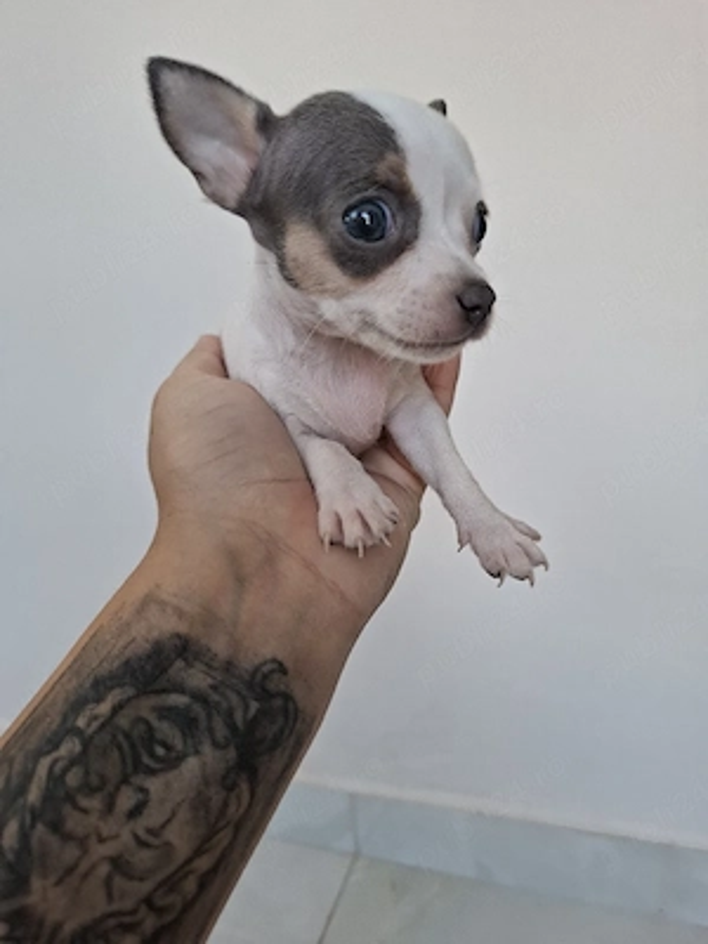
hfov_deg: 58.9
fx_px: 627
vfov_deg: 73.9
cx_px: 354
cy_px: 472
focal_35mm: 23
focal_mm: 5.54
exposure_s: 1/120
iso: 80
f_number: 1.8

○ ○ ○ ○

» **YOUR TASK**
For this exercise, transcribe the entries verbatim and skip all pictures.

» **EXERCISE OUTPUT**
hfov_deg: 58.9
fx_px: 627
vfov_deg: 73.9
cx_px: 354
cy_px: 472
focal_35mm: 23
focal_mm: 5.54
exposure_s: 1/120
iso: 80
f_number: 1.8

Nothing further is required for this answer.